What needs to be done: An exact copy of the listing below is required, minus its pictures.

Source data:
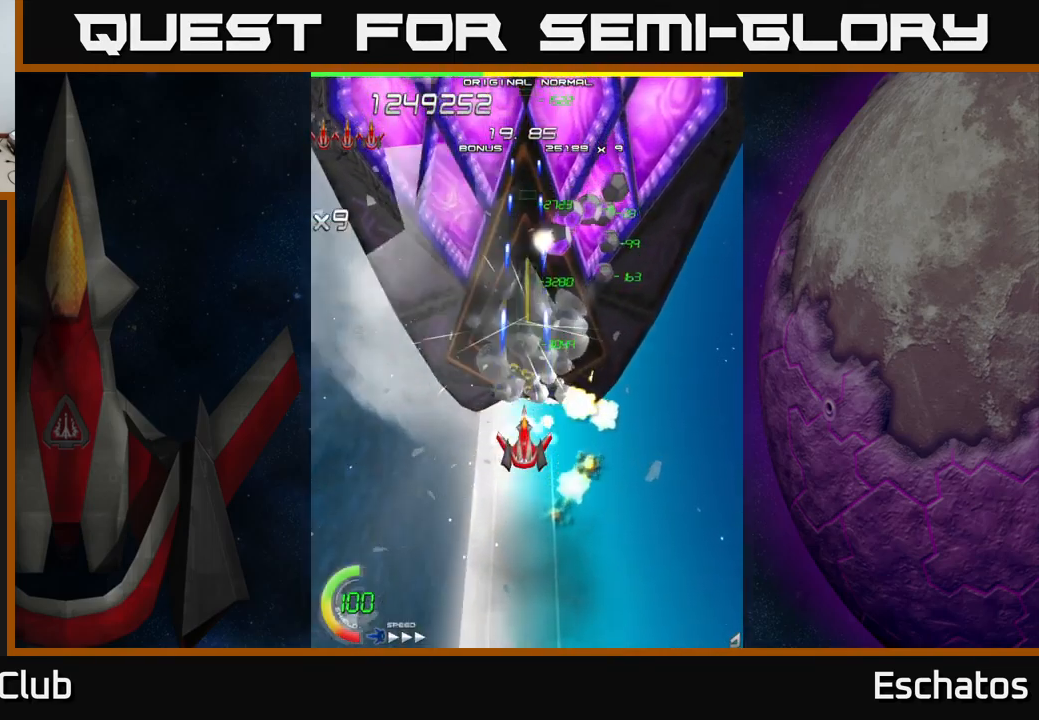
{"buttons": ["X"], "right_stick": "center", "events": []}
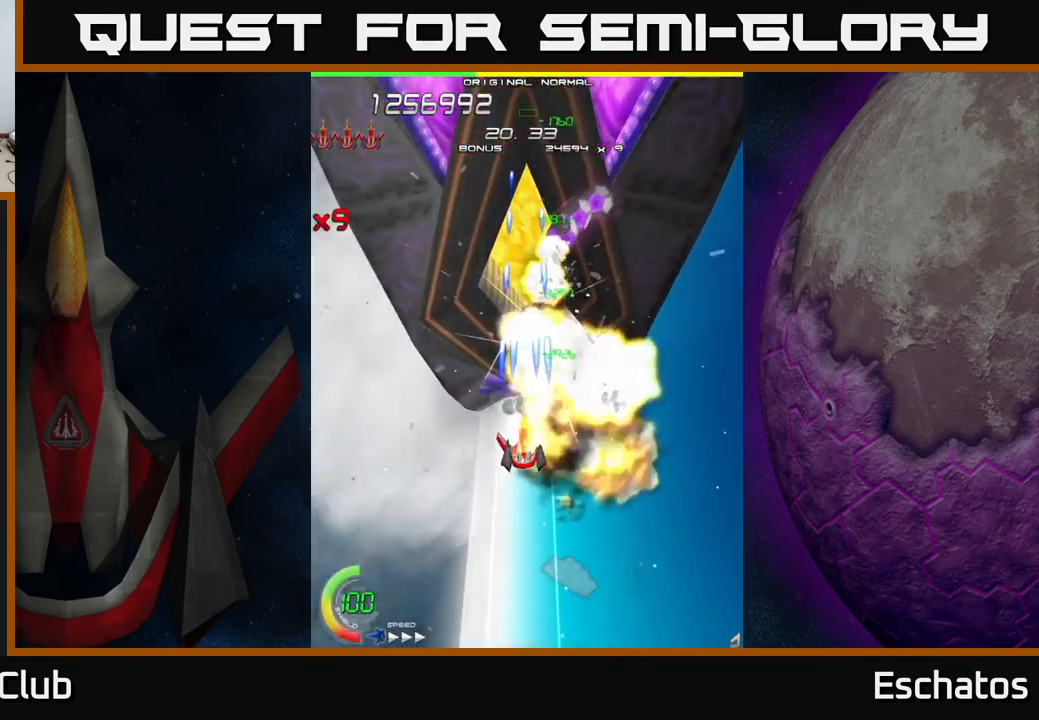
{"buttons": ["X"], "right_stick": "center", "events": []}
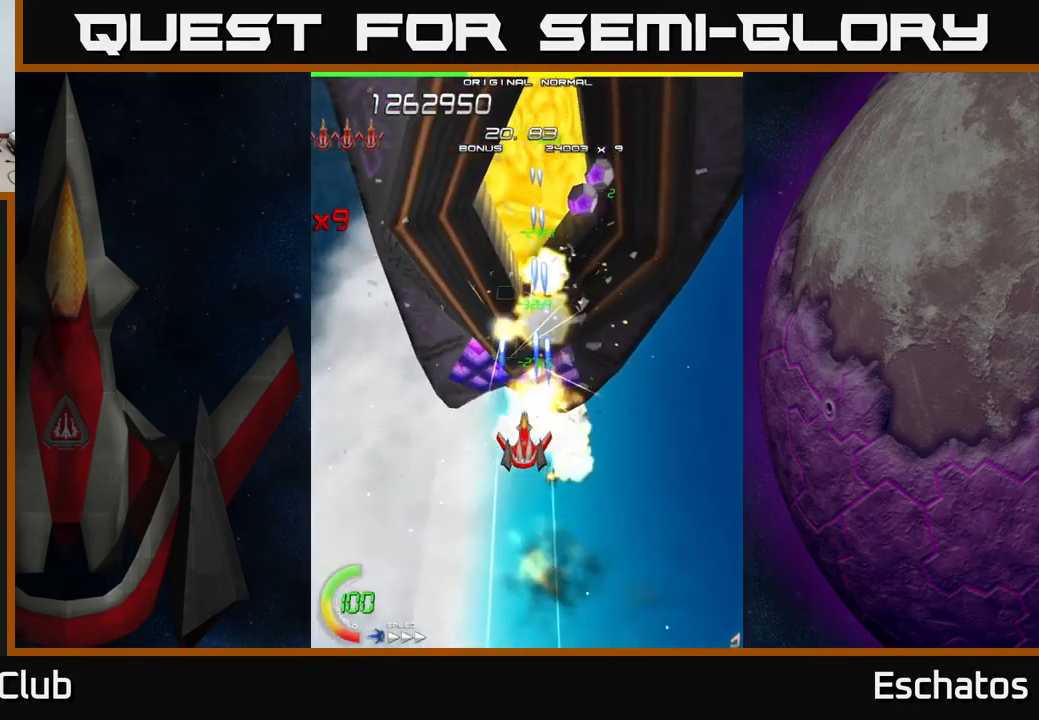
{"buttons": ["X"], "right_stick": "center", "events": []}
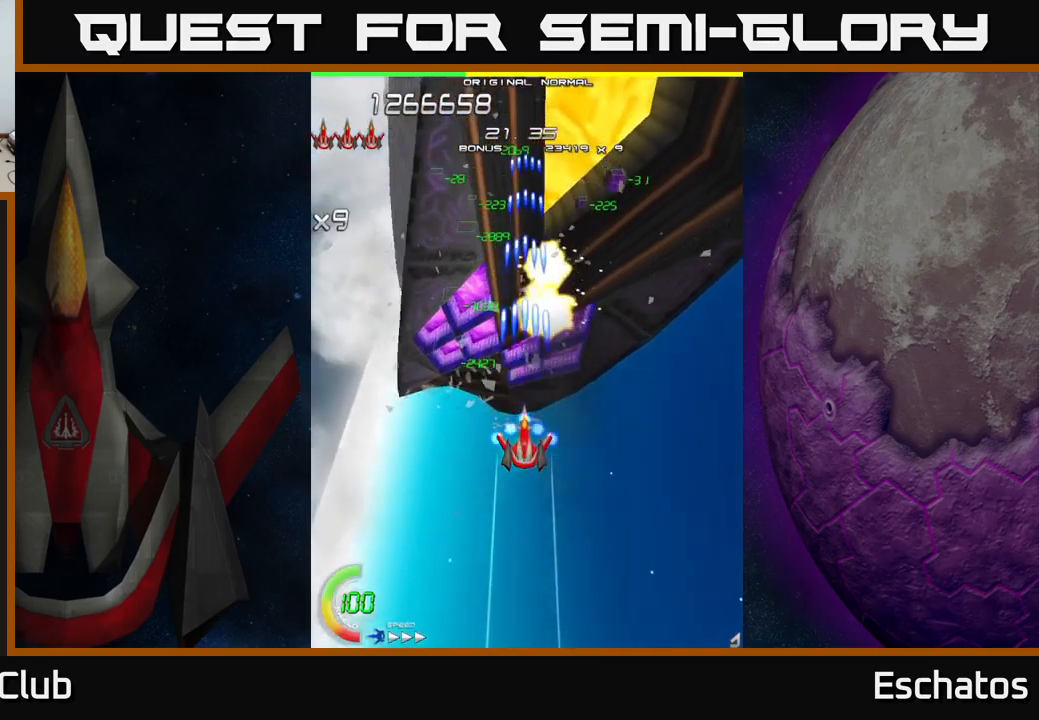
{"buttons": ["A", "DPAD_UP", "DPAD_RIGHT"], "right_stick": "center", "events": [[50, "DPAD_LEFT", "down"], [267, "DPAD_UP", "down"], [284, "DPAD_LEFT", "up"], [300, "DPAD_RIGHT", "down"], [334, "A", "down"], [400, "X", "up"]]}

Reply to the exercise:
{"buttons": ["X"], "right_stick": "center", "events": []}
{"buttons": ["X"], "right_stick": "center", "events": []}
{"buttons": ["X"], "right_stick": "center", "events": []}
{"buttons": ["A", "DPAD_UP", "DPAD_RIGHT"], "right_stick": "center", "events": [[50, "DPAD_LEFT", "down"], [267, "DPAD_UP", "down"], [284, "DPAD_LEFT", "up"], [300, "DPAD_RIGHT", "down"], [334, "A", "down"], [400, "X", "up"]]}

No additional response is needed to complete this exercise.